Teks Bacaan —
════════════════

Dalam dunia digital seperti sekarang, keamanan siber atau cybersecurity menjadi hal yang sangat krusial. Banyak organisasi seringkali lalai dan sudah merasa aman ketika sudah berhasil mematuhi standar umum seperti sertifikasi ISMS dari ISO, namun apakah dengan memenuhi standar berarti kita sudah aman? Mari kita bahas compliance-driven dan awareness-driven dalam implementasi cybersecurity dan bagaimana pentingnya untuk mengintegrasikan kedua poin tersebut.
Compliance-Driven vs. Awareness-Driven Security: Pros & Cons
Compliance-Driven Security:
Pros: Memastikan kepatuhan pada regulasi, lebih mudah dengan framework yang jelas, dan dapat menjauhkan dari sanksi-sanksi regulasi
Cons: Biasanya birokratis, fokusnya adalah untuk comply dengan implementasi seminimal mungkin (tidak optimal), dan cenderung lambat dalam mengikuti trend landskap keamanan siber.
Awareness-Driven Security:
Pros: Bottom-top approach yang membuat semua bagian organisasi merasa bertanggung jawab atas cybersecurity, membangun kultur awareness yang lebih matang, dan lebih fleksibel & adaptive dalam merespon ancaman baru
Cons: Biasanya memerlukan investasi training dan waktu yang lebih besar, sulit untuk diukur dengan metrik kuantitatif, dan sering kali tidak dapat dikaitkan langsung dengan kebutuhan bisnis.
Berdasarkan data dari Varonis, 66% dari perusahaan berinvestasi pada cybersecurity karena adanya kebutuhan compliance. Ini menimbulkan banyaknya gap yang muncul dari keadaan perusahaan yang hanya ingin comply dan tidak benar benar mengerti aspek HOW & WHY dari implementasi yang mereka lakukan.
Case Study: PDN Ransomware Attack

Baru saja kita dikejutkan dengan berita adanya serangan siber yang secara sukses berhasil melumpuhkan Pusat Data Nasional (PDN). Rasanya cukup valid kalau kita asumsikan bahwa sistem PDN sudah comply dengan regulasi dan standar umum seperti ISO 27001. Meskipun demikian, kita bisa melihat adanya gap yang besar dalam penanganan insiden ini. Meskipun sudah mengikuti standar yang ada, ketika insiden terjadi, kapabilitas dan awareness tim terkait dalam melakukan respon insiden dan pemulihan pasca insiden lah yang menentukan hasil akhirnya. Didukung oleh fakta lapangan bahwa backup, yang selalu menjadi bagian penting dalam pemenuhan compliance, tidak benar-benar tereksekusi dengan baik. Ditambah lagi dengan mulai beredarnya berita mengenai dugaan kebocoran akses yang melibatkan keteledoran dalam distribusi dokumen penting.

════════════════

Data yang Diberikan —
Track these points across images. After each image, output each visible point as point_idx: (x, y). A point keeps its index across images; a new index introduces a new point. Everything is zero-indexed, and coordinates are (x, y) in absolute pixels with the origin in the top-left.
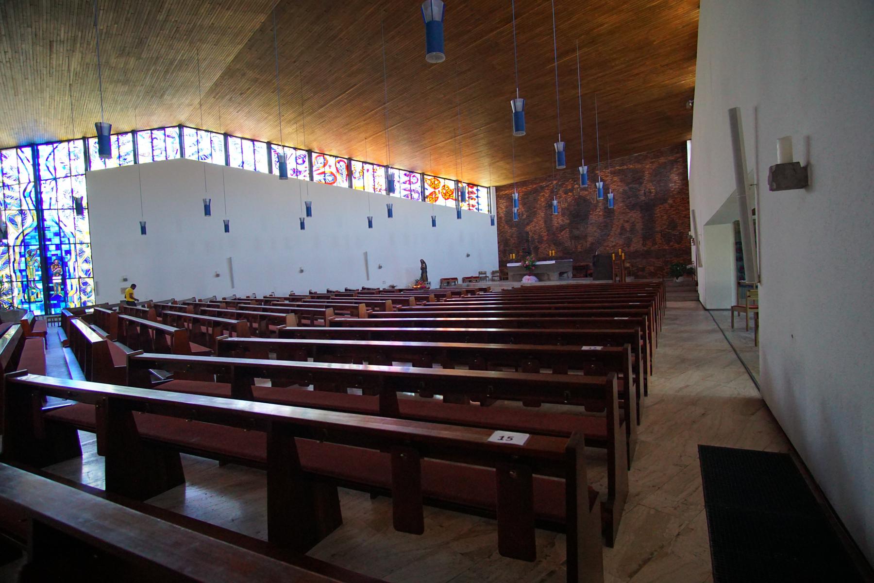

════════════════

Tugas dan Latihan —
**A.** Dalam teks tentang keamanan siber, berapa persen perusahaan yang berinvestasi pada cybersecurity karena kebutuhan compliance menurut data dari Varonis?
**B.** Salin tanpa perubahan bagian teks tentang keamanan siber yang dibuka dengan kata-kata "Compliance-Driven vs. Awareness-Driven" dan ditutup dengan "landskap keamanan siber.".

Jawaban per Tugas —
**A.** 66% dari perusahaan.

**B.**
Compliance-Driven vs. Awareness-Driven Security: Pros & Cons
Compliance-Driven Security:
Pros: Memastikan kepatuhan pada regulasi, lebih mudah dengan framework yang jelas, dan dapat menjauhkan dari sanksi-sanksi regulasi
Cons: Biasanya birokratis, fokusnya adalah untuk comply dengan implementasi seminimal mungkin (tidak optimal), dan cenderung lambat dalam mengikuti trend landskap keamanan siber.